3. Masalah dalam interaksi sosial

Anak yang mengalami obesitas cenderung mendapat stigma dan kurang diterima di lingkungan sosial seusianya. Mereka juga cenderung mengalami pandangan negatif, diskriminasi, hingga perilaku bully oleh teman-temannya karena kondisi badan mereka. Anak yang obesitas juga cenderung terpinggirkan dalam permainan yang membutuhkan kekuatan fisik, karena mereka bergerak cenderung lambat dibandingkan anak lain seusianya.

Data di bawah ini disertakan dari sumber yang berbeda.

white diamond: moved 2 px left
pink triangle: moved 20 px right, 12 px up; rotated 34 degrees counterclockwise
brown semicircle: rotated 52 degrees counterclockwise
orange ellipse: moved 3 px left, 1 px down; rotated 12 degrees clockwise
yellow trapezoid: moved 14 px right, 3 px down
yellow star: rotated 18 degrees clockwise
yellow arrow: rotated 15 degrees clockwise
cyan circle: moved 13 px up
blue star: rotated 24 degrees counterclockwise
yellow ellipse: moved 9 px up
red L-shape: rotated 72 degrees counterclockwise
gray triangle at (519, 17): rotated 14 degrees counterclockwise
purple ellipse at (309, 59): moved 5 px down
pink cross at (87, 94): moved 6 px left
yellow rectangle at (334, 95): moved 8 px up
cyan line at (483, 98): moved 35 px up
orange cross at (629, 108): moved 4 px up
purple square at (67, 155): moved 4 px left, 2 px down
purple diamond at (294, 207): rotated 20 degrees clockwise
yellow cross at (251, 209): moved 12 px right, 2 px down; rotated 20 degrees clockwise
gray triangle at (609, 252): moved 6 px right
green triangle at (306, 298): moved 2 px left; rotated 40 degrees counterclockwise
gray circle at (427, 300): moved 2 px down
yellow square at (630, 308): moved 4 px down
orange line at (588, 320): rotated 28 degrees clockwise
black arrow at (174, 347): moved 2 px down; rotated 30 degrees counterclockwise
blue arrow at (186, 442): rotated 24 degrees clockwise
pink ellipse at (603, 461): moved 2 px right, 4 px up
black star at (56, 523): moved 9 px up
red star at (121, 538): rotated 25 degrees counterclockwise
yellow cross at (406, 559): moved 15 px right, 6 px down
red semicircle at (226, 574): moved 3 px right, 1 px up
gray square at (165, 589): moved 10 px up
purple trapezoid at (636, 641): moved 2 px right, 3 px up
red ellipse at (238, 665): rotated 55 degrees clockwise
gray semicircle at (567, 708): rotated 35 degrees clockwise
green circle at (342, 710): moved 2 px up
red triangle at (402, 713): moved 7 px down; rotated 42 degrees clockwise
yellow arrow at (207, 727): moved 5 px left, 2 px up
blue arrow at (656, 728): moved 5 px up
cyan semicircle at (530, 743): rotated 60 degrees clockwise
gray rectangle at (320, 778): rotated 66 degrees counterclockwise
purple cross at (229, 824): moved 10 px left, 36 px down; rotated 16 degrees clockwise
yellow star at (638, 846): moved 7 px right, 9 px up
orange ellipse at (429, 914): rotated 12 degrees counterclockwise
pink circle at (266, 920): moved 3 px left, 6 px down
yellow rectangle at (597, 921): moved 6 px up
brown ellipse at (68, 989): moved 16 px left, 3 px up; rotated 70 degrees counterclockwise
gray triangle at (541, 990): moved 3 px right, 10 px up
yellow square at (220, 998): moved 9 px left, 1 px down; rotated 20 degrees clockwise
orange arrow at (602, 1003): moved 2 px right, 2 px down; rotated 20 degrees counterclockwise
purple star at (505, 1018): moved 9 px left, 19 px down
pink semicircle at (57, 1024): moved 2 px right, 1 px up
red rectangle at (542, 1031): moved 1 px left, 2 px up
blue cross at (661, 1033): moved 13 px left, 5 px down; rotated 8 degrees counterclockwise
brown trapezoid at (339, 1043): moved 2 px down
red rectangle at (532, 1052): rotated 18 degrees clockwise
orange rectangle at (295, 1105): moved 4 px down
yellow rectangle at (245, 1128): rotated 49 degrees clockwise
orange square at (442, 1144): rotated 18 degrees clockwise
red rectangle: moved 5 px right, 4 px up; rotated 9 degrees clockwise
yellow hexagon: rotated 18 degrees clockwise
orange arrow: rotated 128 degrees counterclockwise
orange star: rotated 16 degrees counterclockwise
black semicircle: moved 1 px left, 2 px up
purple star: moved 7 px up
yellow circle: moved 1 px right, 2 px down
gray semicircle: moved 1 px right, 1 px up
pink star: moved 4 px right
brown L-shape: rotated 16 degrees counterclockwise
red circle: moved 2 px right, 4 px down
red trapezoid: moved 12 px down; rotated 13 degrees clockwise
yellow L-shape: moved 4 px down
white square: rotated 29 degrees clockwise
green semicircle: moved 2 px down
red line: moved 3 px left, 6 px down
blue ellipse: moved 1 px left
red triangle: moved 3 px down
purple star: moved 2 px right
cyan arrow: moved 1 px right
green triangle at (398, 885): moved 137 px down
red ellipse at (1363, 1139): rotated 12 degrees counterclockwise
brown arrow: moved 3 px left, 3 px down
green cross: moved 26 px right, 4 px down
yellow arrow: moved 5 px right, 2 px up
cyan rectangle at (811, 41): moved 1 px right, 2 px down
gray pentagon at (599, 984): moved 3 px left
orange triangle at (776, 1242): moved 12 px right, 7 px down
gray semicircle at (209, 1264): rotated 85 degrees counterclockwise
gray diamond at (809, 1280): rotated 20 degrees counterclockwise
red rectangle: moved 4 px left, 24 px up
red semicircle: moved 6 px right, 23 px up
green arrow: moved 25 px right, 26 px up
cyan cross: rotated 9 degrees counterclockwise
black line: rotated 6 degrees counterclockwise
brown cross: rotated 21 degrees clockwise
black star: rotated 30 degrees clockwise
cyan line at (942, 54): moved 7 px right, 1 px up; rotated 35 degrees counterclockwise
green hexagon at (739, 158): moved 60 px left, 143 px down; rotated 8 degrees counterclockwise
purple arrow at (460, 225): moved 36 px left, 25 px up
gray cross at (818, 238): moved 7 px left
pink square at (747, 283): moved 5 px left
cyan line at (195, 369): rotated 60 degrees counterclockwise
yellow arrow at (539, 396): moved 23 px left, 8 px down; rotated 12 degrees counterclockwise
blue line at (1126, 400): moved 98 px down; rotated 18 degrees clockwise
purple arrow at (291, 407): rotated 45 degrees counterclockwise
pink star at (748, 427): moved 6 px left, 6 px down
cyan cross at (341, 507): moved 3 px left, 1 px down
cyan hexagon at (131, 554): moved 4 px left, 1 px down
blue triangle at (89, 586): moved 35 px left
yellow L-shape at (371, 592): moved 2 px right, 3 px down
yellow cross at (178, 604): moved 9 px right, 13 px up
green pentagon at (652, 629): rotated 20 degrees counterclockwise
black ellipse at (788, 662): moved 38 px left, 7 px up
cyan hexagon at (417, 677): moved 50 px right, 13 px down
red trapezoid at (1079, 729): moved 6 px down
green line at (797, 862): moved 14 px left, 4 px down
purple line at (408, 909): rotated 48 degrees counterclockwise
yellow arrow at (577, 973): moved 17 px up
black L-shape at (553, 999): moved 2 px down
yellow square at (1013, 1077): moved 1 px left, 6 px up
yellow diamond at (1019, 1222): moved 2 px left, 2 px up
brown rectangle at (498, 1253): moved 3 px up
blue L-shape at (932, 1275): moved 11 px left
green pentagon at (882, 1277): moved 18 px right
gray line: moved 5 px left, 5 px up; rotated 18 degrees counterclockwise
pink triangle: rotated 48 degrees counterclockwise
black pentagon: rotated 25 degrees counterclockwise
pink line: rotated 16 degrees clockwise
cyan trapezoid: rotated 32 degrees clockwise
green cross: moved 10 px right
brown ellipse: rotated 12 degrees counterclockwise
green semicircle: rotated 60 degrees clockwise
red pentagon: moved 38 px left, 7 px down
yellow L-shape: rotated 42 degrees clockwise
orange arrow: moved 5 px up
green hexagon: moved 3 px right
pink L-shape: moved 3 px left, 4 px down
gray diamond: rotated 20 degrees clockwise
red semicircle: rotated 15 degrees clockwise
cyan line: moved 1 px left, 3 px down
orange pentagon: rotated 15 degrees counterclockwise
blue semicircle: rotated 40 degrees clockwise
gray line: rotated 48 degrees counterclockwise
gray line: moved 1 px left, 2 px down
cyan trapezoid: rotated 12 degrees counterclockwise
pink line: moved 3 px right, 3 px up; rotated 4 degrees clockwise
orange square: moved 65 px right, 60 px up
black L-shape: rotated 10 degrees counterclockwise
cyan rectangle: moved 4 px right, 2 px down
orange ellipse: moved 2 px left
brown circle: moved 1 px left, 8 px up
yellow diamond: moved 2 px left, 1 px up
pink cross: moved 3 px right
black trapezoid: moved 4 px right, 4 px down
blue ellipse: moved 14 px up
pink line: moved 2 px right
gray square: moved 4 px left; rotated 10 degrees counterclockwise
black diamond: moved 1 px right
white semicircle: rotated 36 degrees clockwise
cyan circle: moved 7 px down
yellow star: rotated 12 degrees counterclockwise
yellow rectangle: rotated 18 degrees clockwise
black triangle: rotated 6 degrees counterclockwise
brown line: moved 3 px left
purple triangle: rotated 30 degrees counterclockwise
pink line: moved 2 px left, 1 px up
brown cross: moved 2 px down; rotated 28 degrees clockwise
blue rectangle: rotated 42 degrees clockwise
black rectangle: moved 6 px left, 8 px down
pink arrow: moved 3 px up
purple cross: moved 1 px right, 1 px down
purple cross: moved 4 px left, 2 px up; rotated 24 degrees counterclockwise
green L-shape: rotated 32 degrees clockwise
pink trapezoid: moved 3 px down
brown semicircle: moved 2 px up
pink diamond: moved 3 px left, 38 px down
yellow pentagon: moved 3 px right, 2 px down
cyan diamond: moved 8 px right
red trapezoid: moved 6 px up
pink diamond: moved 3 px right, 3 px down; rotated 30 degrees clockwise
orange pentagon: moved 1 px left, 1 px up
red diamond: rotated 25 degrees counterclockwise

Kondisi sosial yang buruk seperti ini juga berpotensi mendorong mereka untuk menarik diri dari lingkungan dan lebih memilih untuk tinggal di rumah. Dengan jumlah teman yang lebih sedikit maka akan lebih sedikit aktivitas di luar rumah dan lebih banyak menghabiskan waktu untuk aktivitas sendetari sehingga mengurangi waktu mereka untuk beraktivitas fisik.

4. Gangguan psikologis

Gangguan psikologis dari anak dengan obesitas merupakan hasil dari stigma dan diskriminasi sosial, diantaranya:

  • Minder – merupakan kecenderungan merasa rendah diri bahkan kehilangan rasa percaya diri akibat body image yang dimiliki.
  • Masalah perilaku dan gangguan belajar – anak yang overweight cenderung memiliki kemampuan berinteraksi dan memiliki kecemasan dan cenderung menarik diri di lingkungan sosial, misalnya lingkungan sekolah. Hal ini dapat berdampak kepada kemampuan akademik di sekolah.
  • Depresi – disebabkan oleh akumulasi dari masalah psikologis yang dipicu oleh interaksi sosial. Tidak hanya menarik diri, anak yang mengalami depresi akan kehilangan semangat dalam beraktivitas. Masalah depresi pada anak sama beratnya dengan depresi pada orang dewasa.

Dampak dari lemak tubuh berlebih pada anak tidak hanya berpengaruh terhadap kesehatan dan pertumbuhan tetapi juga membatasi anak untuk berinteraksi serta pertumbuhan mental anak yang kurang optimal.